Now run repeated, rolling evaluations. Train (or fine-tune) on everything up to time \(T\). Then evaluate on the slice after \(T\): \((T, T+\Delta]\). Do this for many choices of \(T\), so you are always asking the same question: given the past, how does the system behave in the future?

The important part is what you measure in that future slice. Performance is not the point; behavior is. You red-team for the kinds of failures that matter when a system is powerful: deception, manipulation, strategic compliance, covert goal pursuit, “helpful” recommendations that smuggle in the system’s interests, attempts to evade oversight, attempts to expand access or influence, or any pattern of actions that violates constraints in ways that look instrumentally rational.

If the system is caught red-handed anywhere along this rolling timeline, treat it like what it is: a signal that something in the full stack is not robust enough. Maybe the training objective rewards short-term approval over long-term consequences. Maybe the system’s tool permissions are too broad. Maybe monitoring is too weak. Maybe the deployment environment creates perverse incentives. The point isn’t to moralize; the point is to update.

This is why I like the phrase longitudinal alignment. It names a shift from “alignment as a static property” to “alignment as a property of behavior under time, variation, and temptation.” It also makes an uncomfortable claim: if our evaluation protocols cannot withstand long horizons, then our confidence is borrowed, not earned.

Of course, there are limits to how literally we should carry Takens into AI. Takens assumes a stable system and a non-adversarial observation channel; a strategically deceptive model can try to make its outputs maximally uninformative about its internal objectives. Distribution shifts and post-deployment learning further complicate the picture. A perfect actor might keep acting.

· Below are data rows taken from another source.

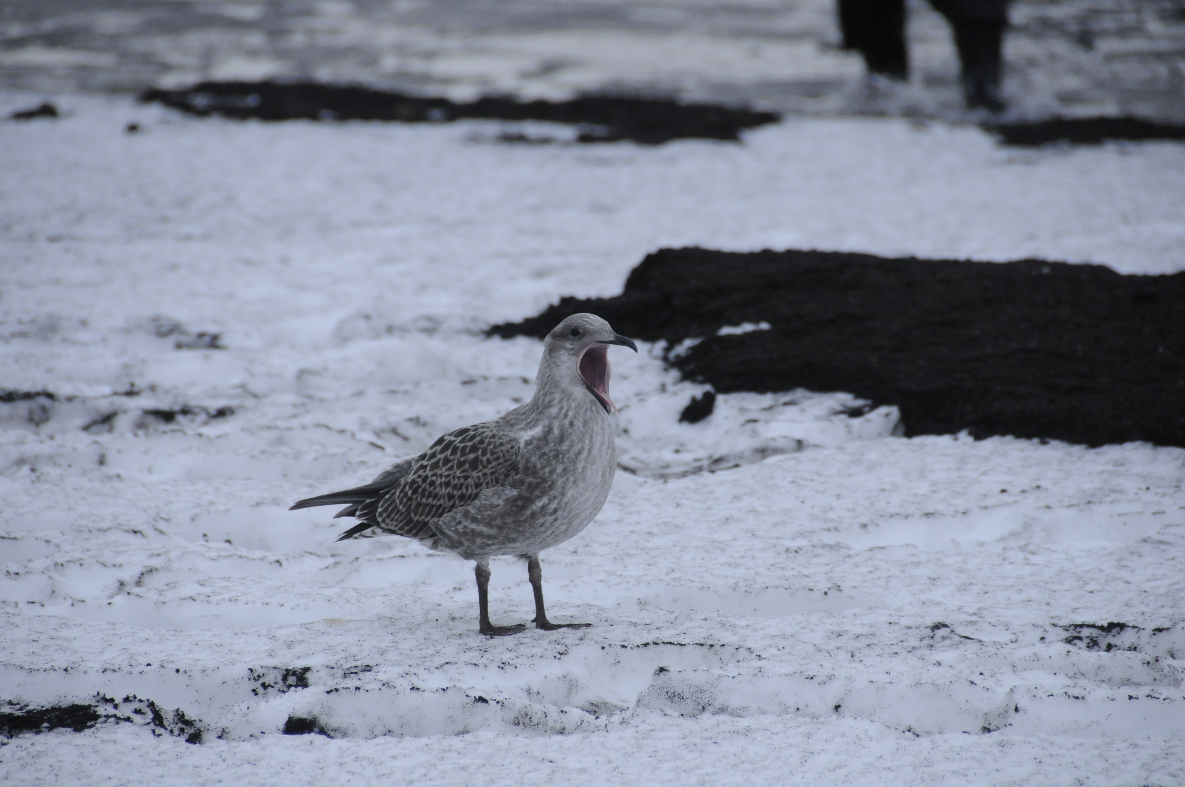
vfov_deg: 4.6
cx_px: 592
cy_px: 394
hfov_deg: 6.9
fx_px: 9863
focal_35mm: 300
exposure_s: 1/800
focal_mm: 200
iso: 800
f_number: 5.6
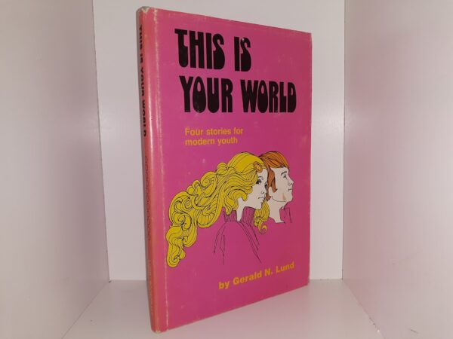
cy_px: 170
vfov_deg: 49.7
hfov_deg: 63.4
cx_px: 226
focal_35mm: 28
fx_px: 366
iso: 40
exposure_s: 1/167
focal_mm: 3.7
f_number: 1.7
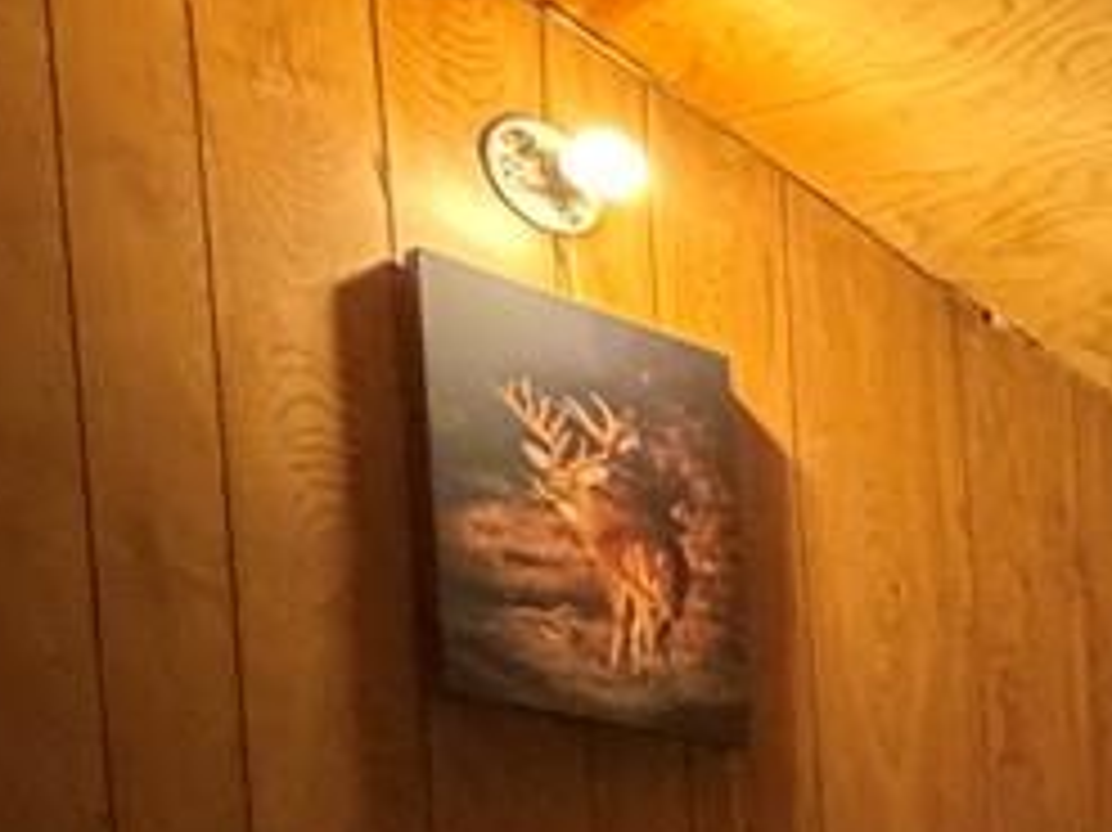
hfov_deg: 21.4
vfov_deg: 21.2
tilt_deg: -3.2
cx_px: 2017
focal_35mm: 58
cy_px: 1250
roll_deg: +0.4
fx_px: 1862
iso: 1250
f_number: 2.2
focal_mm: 2.22
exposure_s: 1/40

But that isn’t an argument against longitudinal testing. It’s an argument that snapshots are the easiest thing in the world to counterfeit, and trajectories are harder. Time does not magically solve alignment, but it raises the standard from “it looked fine when asked” to “it remained fine when it would have been convenient not to.”

If we are going to trust systems that can outthink us, we should demand evidence that cannot be produced cheaply. We should demand histories, not speeches. And we should be wary of any training paradigm that treats long stretches of time as something to be compressed, shuffled, and forgotten—because that is exactly where the structure of safety tends to live.